EXERCISE PROMPT.
Without the pictures, reproduce the entries below exactly.

EXERCISE MATERIAL.
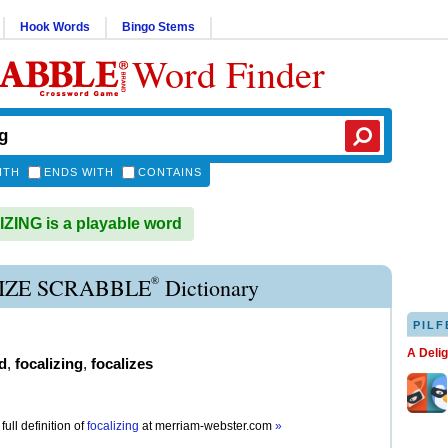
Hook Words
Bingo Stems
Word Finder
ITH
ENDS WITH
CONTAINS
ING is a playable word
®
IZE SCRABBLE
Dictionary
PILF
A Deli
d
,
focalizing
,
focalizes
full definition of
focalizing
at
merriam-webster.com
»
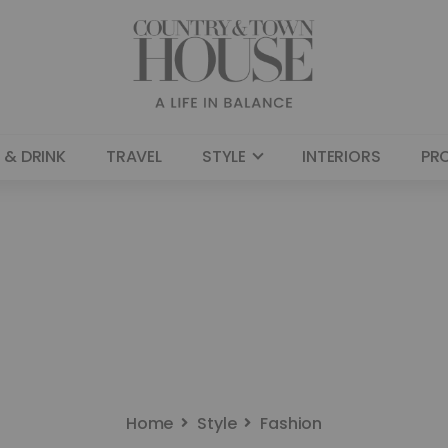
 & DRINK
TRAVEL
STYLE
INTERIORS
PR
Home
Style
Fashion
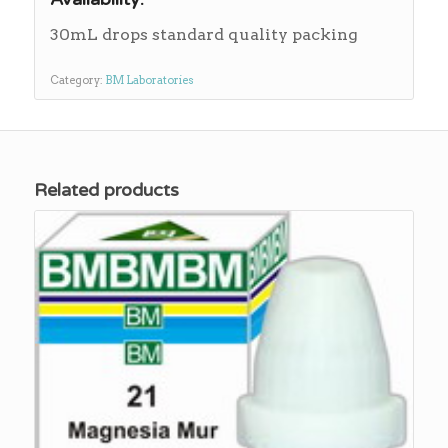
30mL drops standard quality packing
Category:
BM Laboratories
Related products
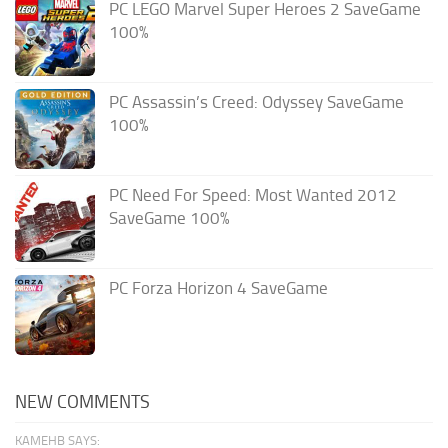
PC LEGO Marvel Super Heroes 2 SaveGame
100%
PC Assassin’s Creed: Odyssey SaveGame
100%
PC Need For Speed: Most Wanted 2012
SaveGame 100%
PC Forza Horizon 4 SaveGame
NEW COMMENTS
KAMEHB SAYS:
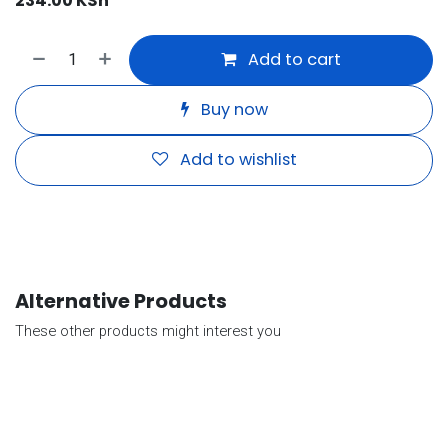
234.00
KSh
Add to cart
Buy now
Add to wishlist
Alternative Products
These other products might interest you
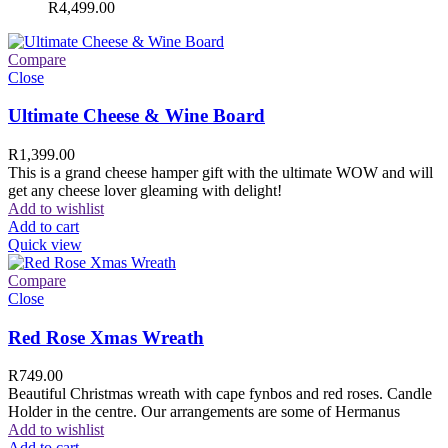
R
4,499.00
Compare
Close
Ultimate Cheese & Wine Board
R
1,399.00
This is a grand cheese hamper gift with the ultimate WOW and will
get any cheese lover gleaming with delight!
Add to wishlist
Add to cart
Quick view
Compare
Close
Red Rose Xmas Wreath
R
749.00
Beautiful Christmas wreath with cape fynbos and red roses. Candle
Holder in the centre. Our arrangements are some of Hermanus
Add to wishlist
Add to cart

OUTPUT OF THE TASK.
Hook Words
Bingo Stems
Word Finder
ITH
ENDS WITH
CONTAINS
ING is a playable word
®
IZE SCRABBLE
Dictionary
PILF
A Deli
d
,
focalizing
,
focalizes
full definition of
focalizing
at
merriam-webster.com
»
 & DRINK
TRAVEL
STYLE
INTERIORS
PR
Home
Style
Fashion
30mL drops standard quality packing
Category:
BM Laboratories
Related products
PC LEGO Marvel Super Heroes 2 SaveGame
100%
PC Assassin’s Creed: Odyssey SaveGame
100%
PC Need For Speed: Most Wanted 2012
SaveGame 100%
PC Forza Horizon 4 SaveGame
NEW COMMENTS
KAMEHB SAYS:
234.00
KSh
Add to cart
Buy now
Add to wishlist
Alternative Products
These other products might interest you
R
4,499.00
Compare
Close
Ultimate Cheese & Wine Board
R
1,399.00
This is a grand cheese hamper gift with the ultimate WOW and will
get any cheese lover gleaming with delight!
Add to wishlist
Add to cart
Quick view
Compare
Close
Red Rose Xmas Wreath
R
749.00
Beautiful Christmas wreath with cape fynbos and red roses. Candle
Holder in the centre. Our arrangements are some of Hermanus
Add to wishlist
Add to cart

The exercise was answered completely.